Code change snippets

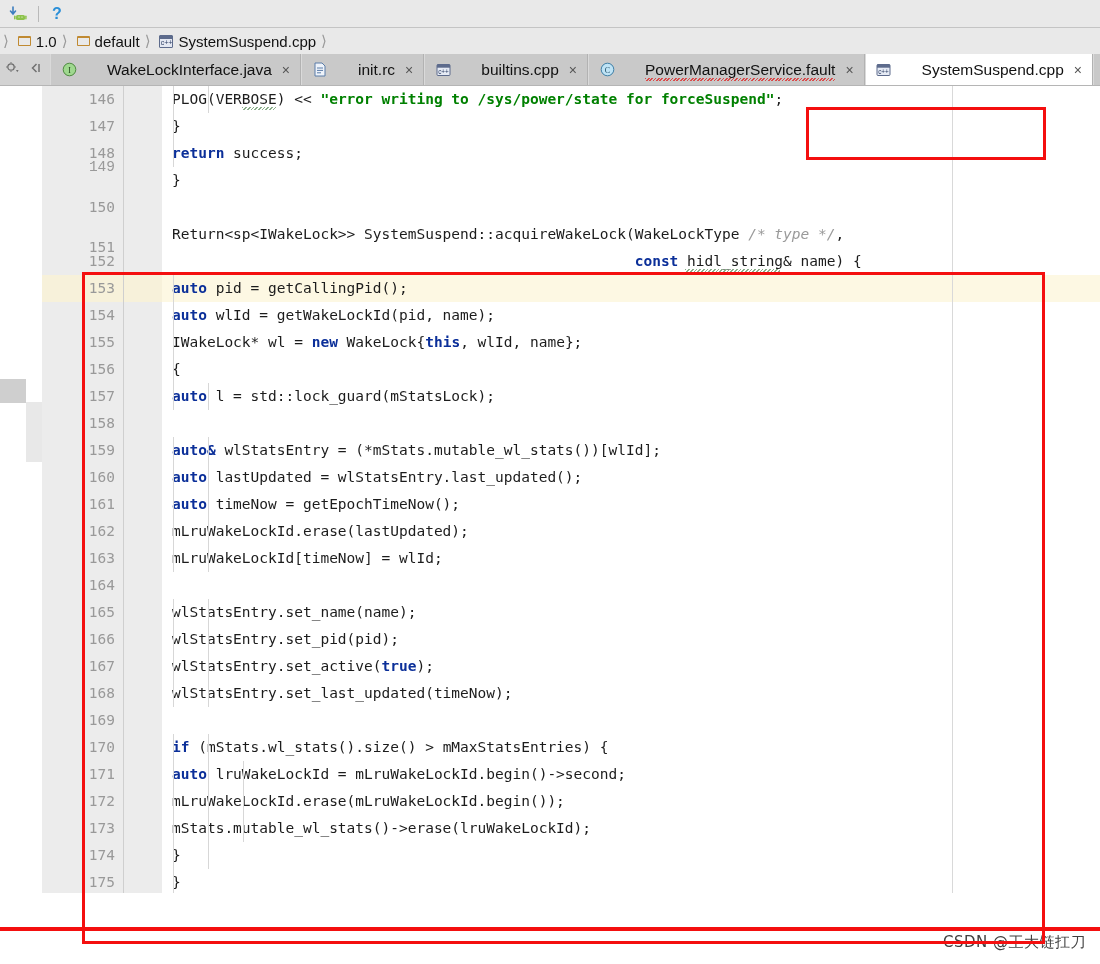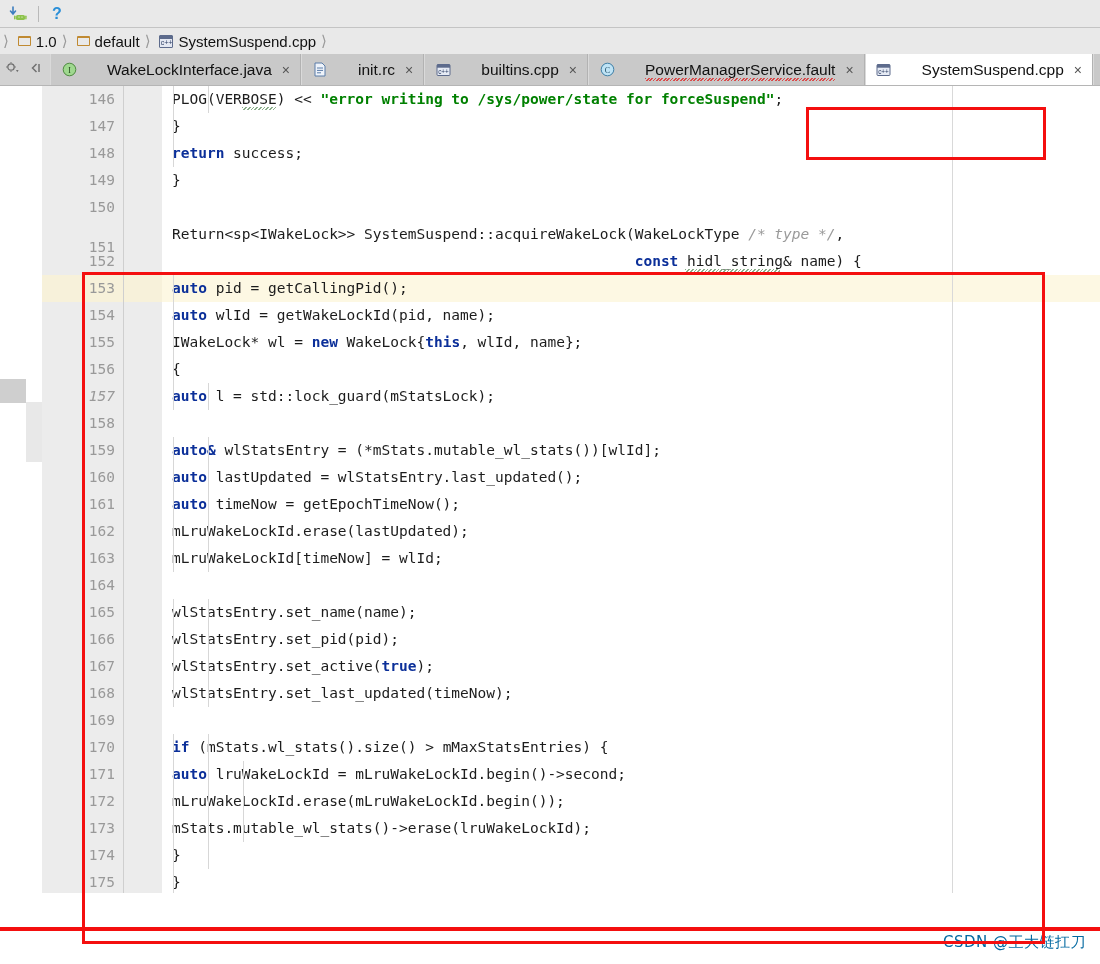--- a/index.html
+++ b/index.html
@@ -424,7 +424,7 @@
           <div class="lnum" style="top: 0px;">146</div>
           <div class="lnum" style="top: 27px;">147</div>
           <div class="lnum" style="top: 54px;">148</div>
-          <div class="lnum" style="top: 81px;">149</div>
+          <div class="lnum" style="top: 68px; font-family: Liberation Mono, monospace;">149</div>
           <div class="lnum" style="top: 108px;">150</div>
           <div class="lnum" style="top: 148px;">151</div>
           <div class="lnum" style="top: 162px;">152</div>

WHAT YOU HAVE TO DO: Transcribe every entry word for word, but skip the pictures.

EXERCISE ANSWER:
--- a/index.html
+++ b/index.html
@@ -424,7 +424,7 @@
           <div class="lnum" style="top: 0px;">146</div>
           <div class="lnum" style="top: 27px;">147</div>
           <div class="lnum" style="top: 54px;">148</div>
-          <div class="lnum" style="top: 81px;">149</div>
+          <div class="lnum" style="top: 68px; font-family: Liberation Mono, monospace;">149</div>
           <div class="lnum" style="top: 108px;">150</div>
           <div class="lnum" style="top: 148px;">151</div>
           <div class="lnum" style="top: 162px;">152</div>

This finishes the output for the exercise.